День за днем я вкапывался в работу, и теперь, когда не был занят переписыванием или переводами, мои ученые занятия сильно продвинулись вперед, ибо я с головой погрузился в это крупнейшее хранилище рукописей, зачастую нетронутых и нечитанных.
Как-то ночью в комнату, где я спал, пришла Сафия.
— У меня есть новости.
— Новости? Какие?
— Твой отец, может быть, ещё жив…
— Что? — сердце мое заколотилось.
— Его галера затонула у берегов Крита, но его — или кого-то похожего — вытащили из моря и продали в рабство.
— Значит, я должен ехать на Крит.
— Его там больше нет. Он был продан какому-то купцу из Константинополя.
Мой отец жив!
— Я должен ехать…
Сафия покачала головой:
— Это было бы глупо. Те, кто разыскал его, сейчас собирают дальнейшие сведения. Когда я получу ещё новости, ты сразу же о них узнаешь.
Полный нетерпения, я все-таки должен был ждать. Конечно же, Сафия права. Срываться с места, не узнав ничего досконально, значило ещё раз отдаться на волю случая. Прежде всего нужно выяснить, что за купец его купил и является ли он по-прежнему его владельцем или перепродал его, а если перепродал, то кому.
Я ждал очень долго, могу подождать и еще. Приходилось верить, что Сафия не подведет меня, так же, как и я не уклонюсь от своего долга перед ней.
Глава 21
Откуда Сафия достала лошадей, я не знал, но все они были из «аль-Хамсат-аль-Расул» — из пяти великих пород, превосходящих всех остальных арабских лошадей. Две — «кухайла», одна — «саглави», последняя же — «хадба». Только третий из перечисленных — жеребец, остальные — кобылы, которым арабы отдают предпочтение.

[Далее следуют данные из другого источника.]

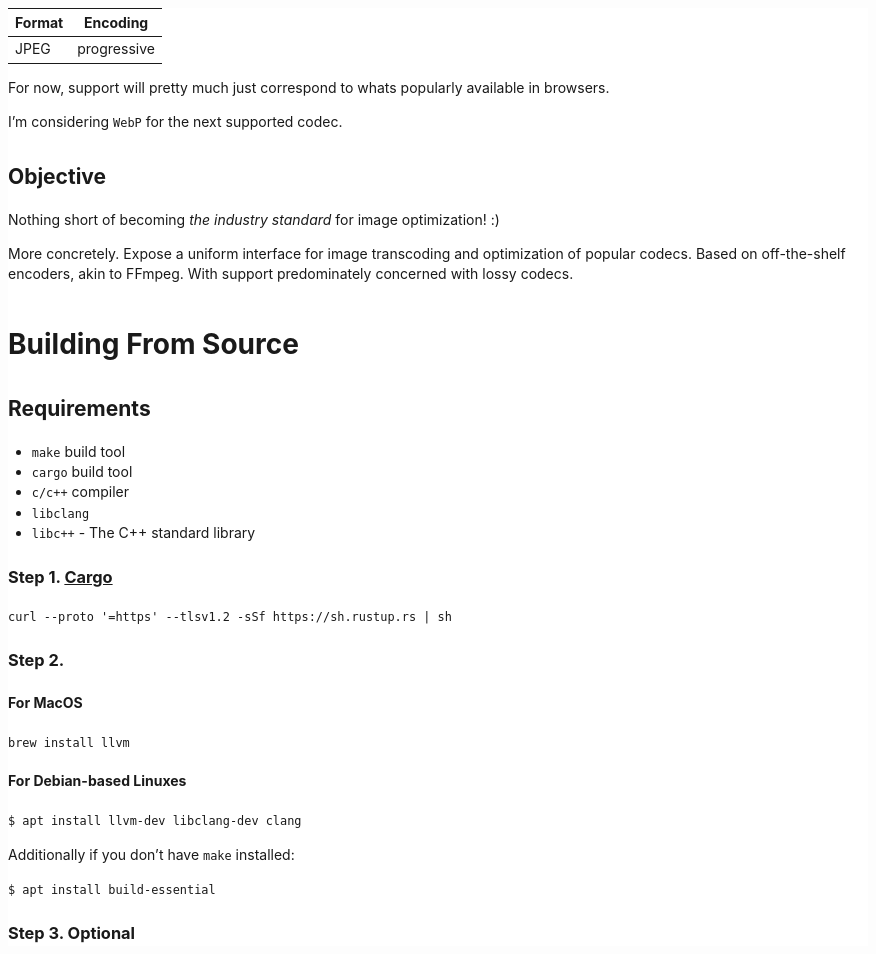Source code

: | Format | Encoding |
| ------ | -------- |
| JPEG   | progressive |

For now, support will pretty much just correspond to whats popularly available in browsers.

I’m considering `WebP` for the next supported codec.


## Objective

Nothing short of becoming *the industry standard* for image optimization! :)

More concretely. Expose a uniform interface for image transcoding and optimization of popular codecs. Based on off-the-shelf encoders, akin to FFmpeg. With support predominately concerned with lossy codecs.

# Building From Source

## Requirements

* `make` build tool 
* `cargo` build tool
* `c/c++` compiler
* `libclang`
* `libc++` - The C++ standard library

### Step 1. [Cargo](https://rustup.rs)

```
curl --proto '=https' --tlsv1.2 -sSf https://sh.rustup.rs | sh
```

### Step 2.

#### For MacOS

```shell
brew install llvm
```

#### For Debian-based Linuxes

```shell
$ apt install llvm-dev libclang-dev clang
```

Additionally if you don’t have `make` installed:
```shell
$ apt install build-essential
```

### Step 3. Optional
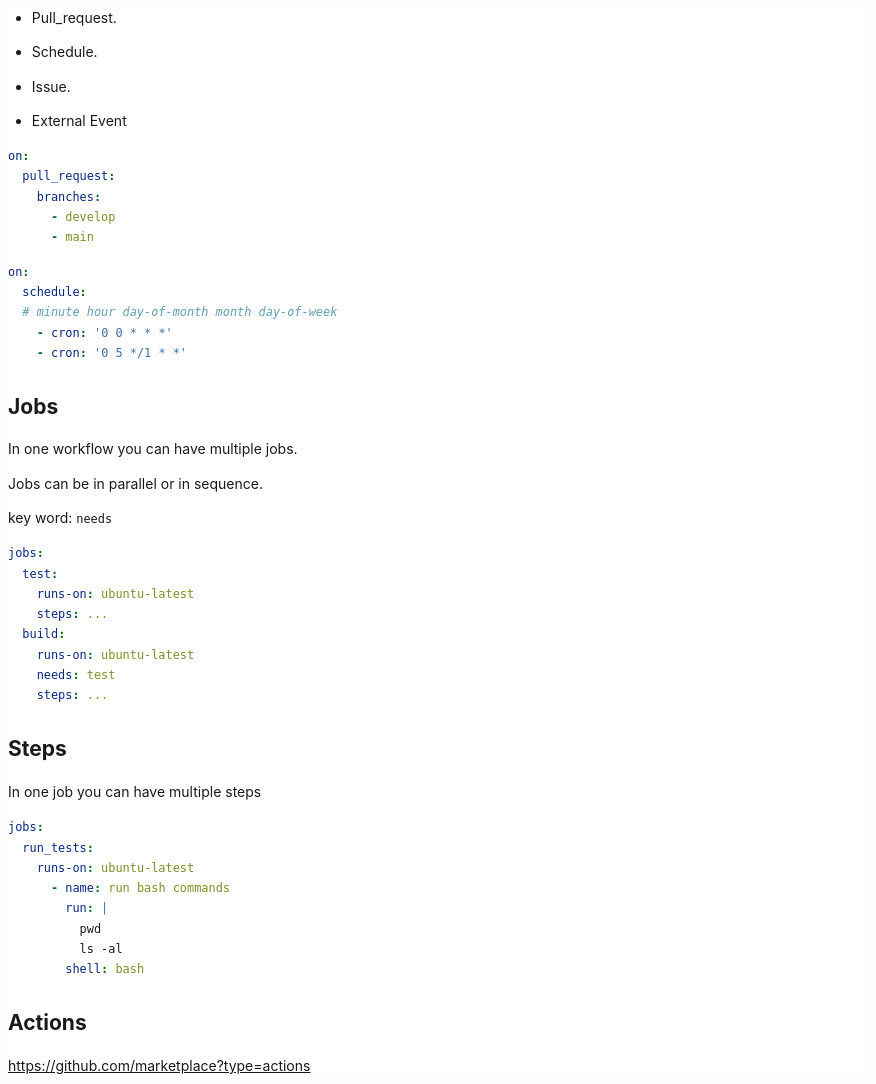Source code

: - Pull_request.

- Schedule.

- Issue.

- External Event

```yaml
on:
  pull_request:
    branches:
      - develop
      - main
```

```yaml
on:
  schedule:
  # minute hour day-of-month month day-of-week
    - cron: '0 0 * * *'
    - cron: '0 5 */1 * *'
```

## Jobs
In one workflow you can have multiple jobs.

Jobs can be in parallel or in sequence.

key word: `needs`
```yaml
jobs:
  test:
    runs-on: ubuntu-latest
    steps: ...
  build:
    runs-on: ubuntu-latest
    needs: test
    steps: ...
```

## Steps
In one job you can have multiple steps
```yaml
jobs:
  run_tests:
    runs-on: ubuntu-latest
      - name: run bash commands
        run: |
          pwd
          ls -al
        shell: bash
```
## Actions
https://github.com/marketplace?type=actions
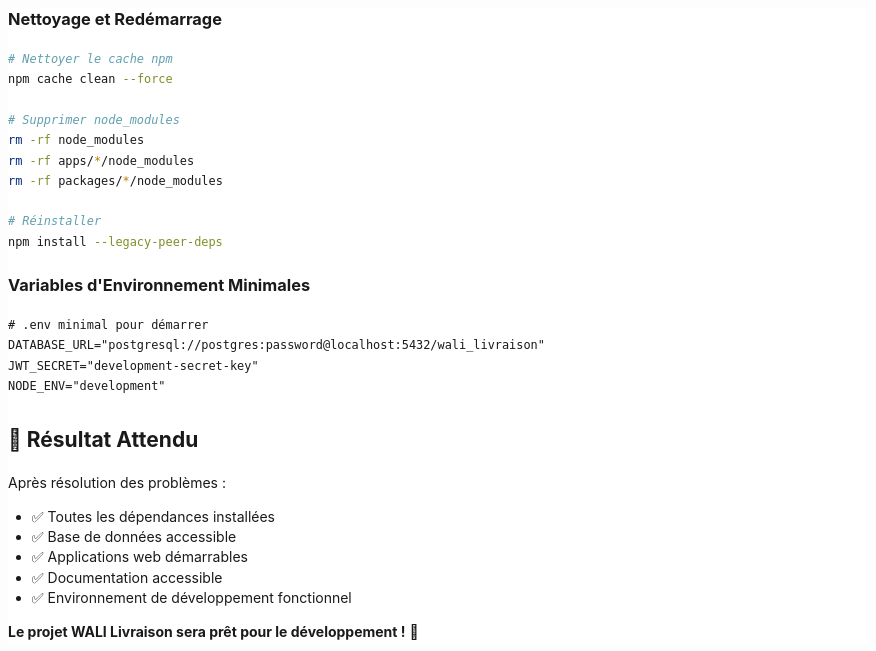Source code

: ### Nettoyage et Redémarrage
```bash
# Nettoyer le cache npm
npm cache clean --force

# Supprimer node_modules
rm -rf node_modules
rm -rf apps/*/node_modules  
rm -rf packages/*/node_modules

# Réinstaller
npm install --legacy-peer-deps
```

### Variables d'Environnement Minimales
```env
# .env minimal pour démarrer
DATABASE_URL="postgresql://postgres:password@localhost:5432/wali_livraison"
JWT_SECRET="development-secret-key"
NODE_ENV="development"
```

## 🎯 Résultat Attendu

Après résolution des problèmes :
- ✅ Toutes les dépendances installées
- ✅ Base de données accessible
- ✅ Applications web démarrables
- ✅ Documentation accessible
- ✅ Environnement de développement fonctionnel

**Le projet WALI Livraison sera prêt pour le développement !** 🚀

Это были красивые животные, а ухаживал за ними конюх-араб из пустыни, глухонемой.
Ясно было, что в лошадях — вся его жизнь, и в лучшие руки они попасть не могли; но я не жалел времени, чтобы познакомиться и поладить с ними, и регулярно скармливал каждой по несколько кусочков лакомства, именуемого «найда»: это пшеница, проращенная в течение нескольких дней, а затем высушенная и спрессованная в коржи.
Проведав лошадей второй раз, я ушел кружной дорогой, чтобы меня нельзя было выследить, и очутился в каком-то уголке базара у несколько «каробов» и винных лавок. Я поспешил пройти мимо, как вдруг меня остановил холодный, но знакомый голос:
— Если хочешь знать, спроси у Кербушара!
Это была Валаба.
Я обернулся и увидел, что она стоит у входа в винную лавку, а рядом с ней — двое молодых людей. На ней был византийский наряд, столь любимый некоторыми модницами Кордовы: бледно-голубая туника до лодыжек и плащ темно-синего цвета, расшитый мелкими золотыми мальтийскими крестами.
— Кербушар, — сказала она, — знает дальние уголки мира. Спроси его.
Один из молодых людей, тонкий и бледный, едва взглянул на меня, заметив лишь мою грубую одежду студента. Второй, высокий юноша с раскованными движениями и мягким, увлеченным взглядом, заинтересовался больше.
— Мы говорили о земле. Это правда, будто некоторые христианские богословы верят, что земля плоская?
— Богословам, — сказал я, — следовало бы отправиться к морю. То, что землю круглая, доказывает каждый корабль, исчезающий за горизонтом.
Валаба повернулась ко входу в лавку.
— Приятно видеть тебя снова, Кербушар. Не желаешь ли присоединиться к нам? Мне хотелось бы, чтобы ты рассказал нам о землях за Туле.
— За Туле? — высокий молодой человек положил руку мне на плечо. — А что, есть такие земли?
— Они остаются тайной только для ученых да сочинителей книг. Рыбацкие суда ходят туда каждый сезон. Я кельт, из Арморики, что в Бретани. Рыбацкие суда с нашего острова Брега плавают к этим далеким землям с незапамятных времен. И не только они. Корабли басков и норманнов там бывали, и из Исландии тоже.
— Расскажи мне об этих землях.
— Не могу. Наше судно ходило туда за рыбой, а земля эта далека, и люди там дикие. Наловив рыбы, мы отправлялись домой.